I’m in the process of porting a CUDA-based application from Windows XP to Mac OS X. I’ve managed to fix all compile problems, but I’ve stumbled upon a strange issue:
I have some CUDA kernels that take a lot of parameters, for example the first one to be called takes 10*4 bytes (one float, one dim3, 6 pointers). The kernel works fine on Windows.
However, on Mac OS X, the last parameters is always set to 0x1 in emulation mode, which causes a crash, and the kernel crashes in non-emulation mode, too (but I can’t verify the value there obviously). Switching around parameters doesn’t help. When I remove one of them, the others are all ok.
Moving the parameters into a struct doesn’t change anything.
Is this a bug? Does anybody have some workaround for it?

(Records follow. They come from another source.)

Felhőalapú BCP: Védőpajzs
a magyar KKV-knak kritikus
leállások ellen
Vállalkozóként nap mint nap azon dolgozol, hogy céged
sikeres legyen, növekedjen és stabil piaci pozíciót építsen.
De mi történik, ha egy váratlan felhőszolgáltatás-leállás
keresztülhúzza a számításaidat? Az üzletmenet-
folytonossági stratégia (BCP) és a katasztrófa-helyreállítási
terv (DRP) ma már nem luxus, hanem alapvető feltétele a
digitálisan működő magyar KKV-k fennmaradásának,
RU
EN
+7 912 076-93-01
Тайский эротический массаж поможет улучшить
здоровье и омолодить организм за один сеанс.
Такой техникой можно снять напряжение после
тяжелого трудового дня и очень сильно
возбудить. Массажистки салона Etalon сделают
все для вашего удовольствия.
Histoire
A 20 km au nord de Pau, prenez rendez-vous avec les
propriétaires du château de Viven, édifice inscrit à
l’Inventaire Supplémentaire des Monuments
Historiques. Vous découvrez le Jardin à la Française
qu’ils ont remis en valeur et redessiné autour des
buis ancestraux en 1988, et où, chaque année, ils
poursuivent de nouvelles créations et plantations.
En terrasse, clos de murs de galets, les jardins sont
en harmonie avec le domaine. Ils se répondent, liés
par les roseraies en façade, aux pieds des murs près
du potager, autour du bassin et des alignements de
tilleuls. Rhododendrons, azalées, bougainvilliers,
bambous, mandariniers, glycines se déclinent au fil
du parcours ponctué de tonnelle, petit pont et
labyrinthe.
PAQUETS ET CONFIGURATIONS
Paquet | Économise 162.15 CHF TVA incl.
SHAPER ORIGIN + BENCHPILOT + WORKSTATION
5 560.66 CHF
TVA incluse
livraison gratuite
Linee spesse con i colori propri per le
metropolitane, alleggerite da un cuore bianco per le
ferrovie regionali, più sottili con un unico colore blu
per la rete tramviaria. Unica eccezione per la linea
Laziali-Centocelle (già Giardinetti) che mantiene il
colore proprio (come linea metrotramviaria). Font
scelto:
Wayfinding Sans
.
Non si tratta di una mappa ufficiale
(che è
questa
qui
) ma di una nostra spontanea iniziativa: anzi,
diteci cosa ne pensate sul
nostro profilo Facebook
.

Can you post your machine’s specs and some code? I just wrote a trivial kernel that uses 52 bytes of params (12 unsigned ints and a pointer) that runs fine on my Macbook Pro (8600M GT) in both hardware and device emulation.
You might want to double check that you’re allocating the right amount of shared memory in your kernel launch–I had a similar problem to what you’re experiencing, and that was caused by allocating too little shared memory.
edit: just added two additional tests with a dim3 argument, and everything has worked fine.